Your assignment
Look through the data below for the line with "the PCB | 0 ° |", and transcribe it exactly together with each line after it up to and including the line with "22.11.2021 Page 4/9". Give nothing else.

[Saved entries]
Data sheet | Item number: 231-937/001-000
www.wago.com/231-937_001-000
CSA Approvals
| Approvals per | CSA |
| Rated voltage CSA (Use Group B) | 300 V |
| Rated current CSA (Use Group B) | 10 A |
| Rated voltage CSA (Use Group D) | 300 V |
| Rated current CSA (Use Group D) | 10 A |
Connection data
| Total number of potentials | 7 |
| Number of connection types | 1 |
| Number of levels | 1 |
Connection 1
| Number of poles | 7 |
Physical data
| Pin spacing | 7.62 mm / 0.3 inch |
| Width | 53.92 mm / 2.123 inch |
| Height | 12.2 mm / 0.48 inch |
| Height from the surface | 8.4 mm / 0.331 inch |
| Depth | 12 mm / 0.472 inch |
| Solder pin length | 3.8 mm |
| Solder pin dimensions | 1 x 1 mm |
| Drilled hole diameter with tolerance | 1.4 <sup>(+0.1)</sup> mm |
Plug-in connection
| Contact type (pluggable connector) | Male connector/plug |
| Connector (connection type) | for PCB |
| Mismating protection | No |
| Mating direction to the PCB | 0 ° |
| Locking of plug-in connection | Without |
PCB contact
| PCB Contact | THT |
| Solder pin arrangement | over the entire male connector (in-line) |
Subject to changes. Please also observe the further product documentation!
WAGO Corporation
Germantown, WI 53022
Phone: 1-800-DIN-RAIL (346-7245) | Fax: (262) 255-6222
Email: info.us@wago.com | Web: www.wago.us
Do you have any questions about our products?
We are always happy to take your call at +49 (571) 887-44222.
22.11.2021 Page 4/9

* * *

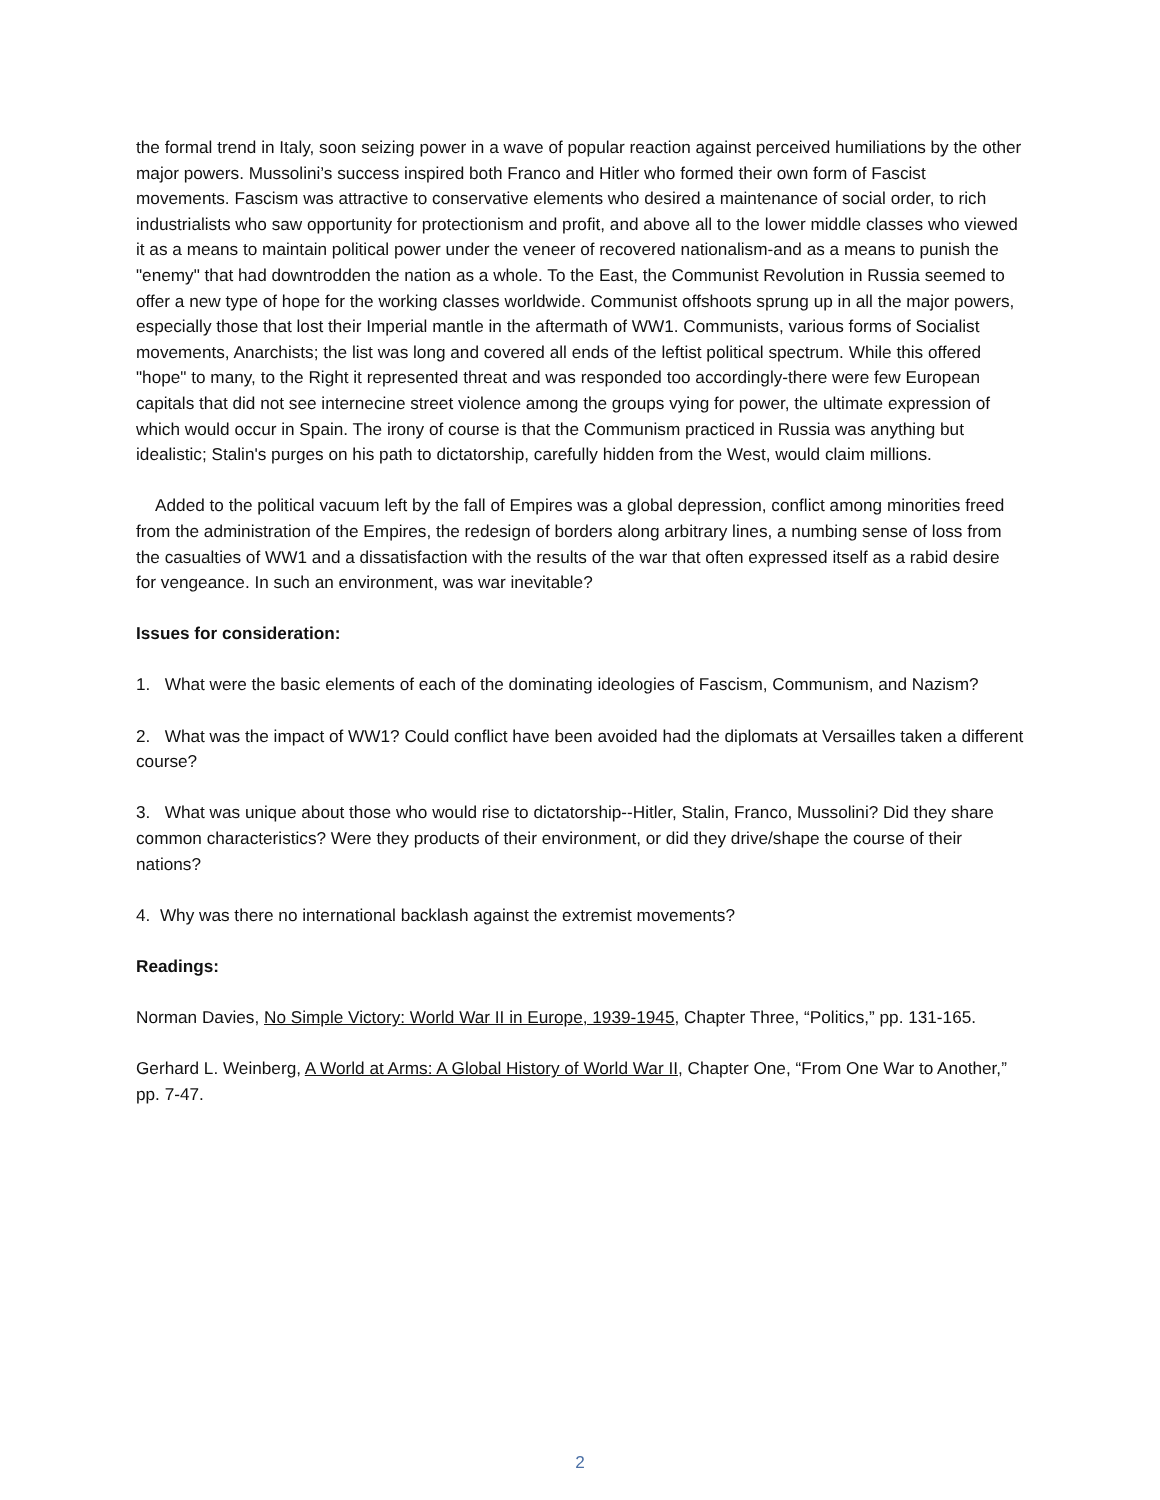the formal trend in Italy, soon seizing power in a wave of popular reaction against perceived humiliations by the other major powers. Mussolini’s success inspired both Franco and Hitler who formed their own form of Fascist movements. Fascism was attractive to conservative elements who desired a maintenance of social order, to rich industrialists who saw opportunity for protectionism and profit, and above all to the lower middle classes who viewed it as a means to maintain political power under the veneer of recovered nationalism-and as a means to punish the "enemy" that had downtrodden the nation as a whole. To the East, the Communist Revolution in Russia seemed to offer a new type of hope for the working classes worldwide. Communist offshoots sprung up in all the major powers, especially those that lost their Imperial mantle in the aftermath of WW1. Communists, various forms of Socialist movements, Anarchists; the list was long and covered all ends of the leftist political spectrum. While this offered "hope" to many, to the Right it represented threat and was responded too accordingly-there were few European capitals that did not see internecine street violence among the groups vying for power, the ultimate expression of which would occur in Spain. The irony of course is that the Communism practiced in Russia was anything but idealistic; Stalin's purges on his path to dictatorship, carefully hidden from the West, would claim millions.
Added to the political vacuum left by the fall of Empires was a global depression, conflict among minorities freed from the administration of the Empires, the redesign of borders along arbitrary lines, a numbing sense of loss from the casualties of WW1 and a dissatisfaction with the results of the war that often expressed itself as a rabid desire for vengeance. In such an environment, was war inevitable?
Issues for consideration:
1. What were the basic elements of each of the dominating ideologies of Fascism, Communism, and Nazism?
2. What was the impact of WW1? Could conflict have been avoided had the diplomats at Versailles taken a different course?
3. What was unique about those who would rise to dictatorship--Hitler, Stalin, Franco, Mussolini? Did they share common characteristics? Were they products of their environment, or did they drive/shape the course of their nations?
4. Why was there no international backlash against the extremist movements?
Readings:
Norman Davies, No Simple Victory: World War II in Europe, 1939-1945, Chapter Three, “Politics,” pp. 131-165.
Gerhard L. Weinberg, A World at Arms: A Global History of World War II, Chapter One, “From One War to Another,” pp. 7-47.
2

Result of this task
| Mating direction to the PCB | 0 ° |
| Locking of plug-in connection | Without |
PCB contact
| PCB Contact | THT |
| Solder pin arrangement | over the entire male connector (in-line) |
Subject to changes. Please also observe the further product documentation!
WAGO Corporation
Germantown, WI 53022
Phone: 1-800-DIN-RAIL (346-7245) | Fax: (262) 255-6222
Email: info.us@wago.com | Web: www.wago.us
Do you have any questions about our products?
We are always happy to take your call at +49 (571) 887-44222.
22.11.2021 Page 4/9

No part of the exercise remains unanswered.